Pape Léon XIII, Satis Cognitum, n° 9, 29 juin 1896 (Magistère) : « … peut-il être permis à qui que ce soit de repousser quelqu’une de ces vérités, sans se précipiter ouvertement dans l’hérésie, sans se séparer de l’Église et sans répudier en bloc toute la doctrine chrétienne [apostasie] ? Car telle est la nature de la foi que rien n’est plus impossible que de croire ceci et de rejeter cela  ceux qui ne prennent de la doctrine chrétienne que ce qu’ils veulent, S’APPUIENT SUR LEUR PROPRE JUGEMENT ET NON SUR LA FOI ; et, refusant de « réduire en servitude toute intelligence sous l’obéissance du Christ » (II Corinth. 10, 5), ILS OBÉISSENT EN RÉALITÉ À EUX-MÊMES [religion d’homme] PLUTÔT QU’À DIEU ».

Peu importe l’état de vie, qu’il soit sacerdotal, religieux, marié, etc., chacun sait ce qu’il a à faire, malheureusement bien peu le feront : vivre pour Jésus en Marie, détruire l’idolâtrie actuelle de la fausse foi de l’homme, les hérésies répandues partout en ces temps de l’apostasie de la fin des temps, lutter par la foi contre les antichrists précurseurs de l’Antéchrist, faire triompher le règne de Jésus par Marie, préparer le second avènement de Jésus. C’est parce que la plupart ne répondent pas que peut arriver l’Antéchrist, parce que la plupart sont à côté de la plaque, n’écoutent que leur idée, ne comprennent rien, et refusent la vérité quand elle leur est présentée à cause du fait qu’ils ont adhéré aux idées hérétiques et parce qu’ils sont coupables d’être restés trop longtemps dans leur négligence. Mais quelques-uns reviendront. La Sainte Vierge est la terre vierge du nouvel Adam.

Saint Bernard de Clairvaux, Gémissements au nom du Sauveur : « J’ai pris suffisamment patience, et plus que suffisamment, mon fils, vous pour qui la mort m’est aussi douce que la vie et sans qui la vie est pour moi la mort ; je ne vous demande pas pourquoi vous vous êtes retiré, mais pourquoi vous ne revenez pas ; venez seulement et nous aurons la paix ; revenez et tout est fait ».

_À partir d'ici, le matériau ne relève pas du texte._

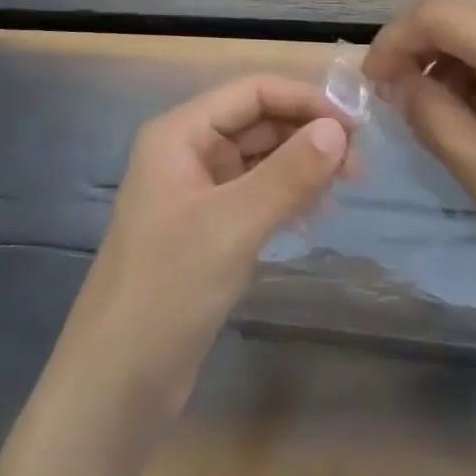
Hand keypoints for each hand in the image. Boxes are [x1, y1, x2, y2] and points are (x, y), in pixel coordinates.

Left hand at [61, 75, 350, 419]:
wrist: (117, 383)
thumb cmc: (169, 289)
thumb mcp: (234, 225)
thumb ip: (289, 173)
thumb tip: (340, 129)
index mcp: (180, 133)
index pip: (252, 91)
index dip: (305, 100)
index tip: (355, 126)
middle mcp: (188, 151)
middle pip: (258, 121)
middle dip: (307, 134)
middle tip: (357, 167)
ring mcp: (197, 191)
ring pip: (260, 158)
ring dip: (301, 165)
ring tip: (343, 189)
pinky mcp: (207, 228)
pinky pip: (255, 193)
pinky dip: (287, 195)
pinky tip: (313, 215)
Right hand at [363, 0, 475, 319]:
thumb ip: (433, 118)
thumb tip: (395, 83)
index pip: (439, 13)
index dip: (394, 40)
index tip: (370, 85)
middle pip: (460, 11)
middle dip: (415, 45)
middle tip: (390, 95)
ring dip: (444, 59)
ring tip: (428, 112)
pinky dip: (474, 72)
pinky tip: (471, 116)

Chemin de la croix, 12ème station : «O PÉCHEURS, n’y aura-t-il que vous qui demeurerez insensibles à ce spectacle si attendrissant ? Jetez un regard sur votre Sauveur, voyez l’état affreux où vos crimes l’ont réduit. Il vous pardonne cependant si votre repentir est sincère ; il a ses pieds attachés pour vous attendre, ses bras étendus pour vous recevoir, son côté ouvert et son cœur blessé pour répandre sur vous toutes ses grâces, sa tête penchée pour vous donner le baiser de paix et de réconciliation. Accourons donc tous auprès de la Croix, et mourons pour lui, puisqu’il est mort pour nous».

Matthieu 22,  14 : «Il y a beaucoup d’appelés, mais peu d’élus».